Oops, I am sorry I didn't see this and reply sooner. Here is how it is done:
1. I placed the clear acetate over the photo to get accuracy.
2. I drew directly on the acetate with a Sharpie Fine Point Marker.
3. I attach the acetate with the drawing on it to the exact place I want it on my canvas and tape it down.
4. I slide that sheet of tracing paper, pastel side down facing the canvas, and use a ball point pen on top of the acetate to transfer my drawing to the canvas. The reason I use the ball point pen is that I can press hard and it won’t mess up the acetate. I don’t worry much about “messing up” the acetate. I just need it to last until I am done with the painting and them I toss it.
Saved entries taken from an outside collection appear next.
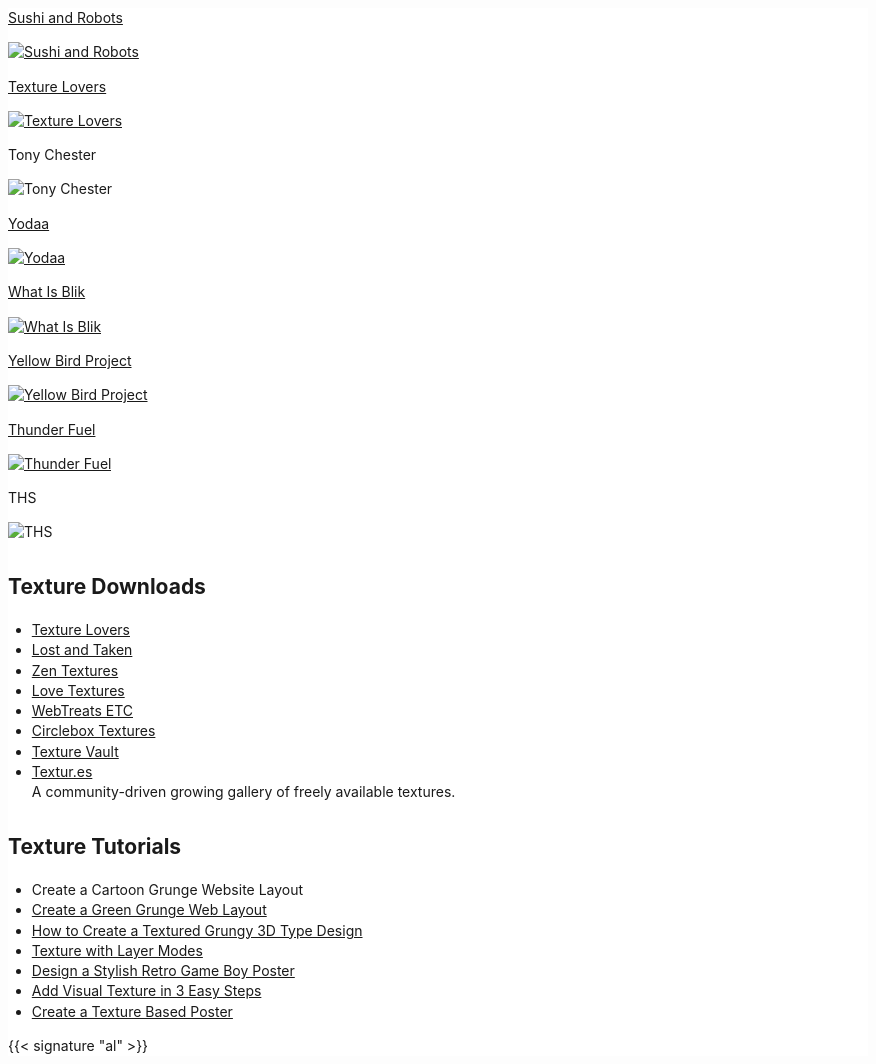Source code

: [Sushi and Robots](https://sushiandrobots.com/)

[![Sushi and Robots](https://archive.smashing.media/assets/344dbf88-fdf9-42bb-adb4-46f01eedd629/857e84f7-b04b-4112-9963-995942cc37ed/sushiandrobotscom.jpg)](https://sushiandrobots.com/)

[Texture Lovers](https://texturelovers.com/)

[![Texture Lovers](https://archive.smashing.media/assets/344dbf88-fdf9-42bb-adb4-46f01eedd629/d4543f74-46d5-41f2-8f3c-dec3a03e2571/textureloverscom.jpg)](https://texturelovers.com/)

Tony Chester

![Tony Chester](https://archive.smashing.media/assets/344dbf88-fdf9-42bb-adb4-46f01eedd629/9d83c708-da39-4acd-9b99-1d5b57088ddc/tonychestercom.jpg)

[Yodaa](https://yodaa.com/)

[![Yodaa](https://archive.smashing.media/assets/344dbf88-fdf9-42bb-adb4-46f01eedd629/081f22ee-2efc-4c57-9890-8be977a792b6/yodaacom.jpg)](https://yodaa.com/)

[What Is Blik](https://whatisblik.com/)

[![What Is Blik](https://archive.smashing.media/assets/344dbf88-fdf9-42bb-adb4-46f01eedd629/5a702e30-8143-46c3-9395-a4536a1f1886/whatisblikcom.jpg)](https://whatisblik.com/)

[Yellow Bird Project](https://yellowbirdproject.com/)

[![Yellow Bird Project](https://archive.smashing.media/assets/344dbf88-fdf9-42bb-adb4-46f01eedd629/3d88dc43-39d1-493b-aee8-b8a446ef2b56/yellowbirdprojectcom.jpg)](https://yellowbirdproject.com/)

[Thunder Fuel](https://thunderfuel.com/)

[![Thunder Fuel](https://archive.smashing.media/assets/344dbf88-fdf9-42bb-adb4-46f01eedd629/ef179e97-be57-4d6e-9d95-605eaff5b599/thunderfuelcom.jpg)](https://thunderfuel.com/)

THS

![THS](https://archive.smashing.media/assets/344dbf88-fdf9-42bb-adb4-46f01eedd629/179a432b-5a5d-4abb-ab58-515a06a58cee/thsdotnuslashthsdotphp.jpg)

## Texture Downloads

*   [Texture Lovers](https://www.texturelovers.com/)
*   [Lost and Taken](https://lostandtaken.com/)
*   [Zen Textures](https://zentextures.com/)
*   [Love Textures](https://www.lovetextures.com/)
*   [WebTreats ETC](https://webtreats.mysitemyway.com/)
*   [Circlebox Textures](https://circleboxtextures.com/)
*   [Texture Vault](https://texturevault.net/)
*   [Textur.es](https://textur.es/)  
    A community-driven growing gallery of freely available textures.</p>

## Texture Tutorials

*   Create a Cartoon Grunge Website Layout
*   [Create a Green Grunge Web Layout](https://www.webdesigndev.com/photoshop/how-to-create-a-green-grunge-web-layout)
*   [How to Create a Textured Grungy 3D Type Design](https://www.blog.spoongraphics.co.uk/tutorials/how-to-create-a-textured-grungy-3d-type-design)
*   [Texture with Layer Modes](https://www.tutorialboard.net/texture-layer-modes/)
*   [Design a Stylish Retro Game Boy Poster](https://www.tutorial9.net/photoshop/design-a-stylish-retro-game-boy-poster-in-photoshop/)
*   [Add Visual Texture in 3 Easy Steps](https://www.tutorial9.net/photoshop/add-visual-texture-3-easy-steps/)
*   [Create a Texture Based Poster](https://circleboxblog.com/2009/tutorials/how-to-create-a-texture-based-poster-in-photoshop/)

{{< signature "al" >}}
My acetate drawings are very simple and tend to lack the detail that I know I can get “by eye.” I use this drawing to exactly locate the features so they don’t “walk around” when I am painting. If an eye or a mouth is off a fraction of an inch…you just won’t get a likeness. It is easy to end up in a hopeless quagmire as you reshuffle and adjust features that don’t need to be moved. Clear acetate makes this job so easy.
Because the acetate is clear, I can always see through it at whatever stage of painting I am on - and make sure I still have the features in the correct place.
And actually, I make sure they are in the “right place” on all of the underneath layers but I don’t really go for that exact likeness until the end.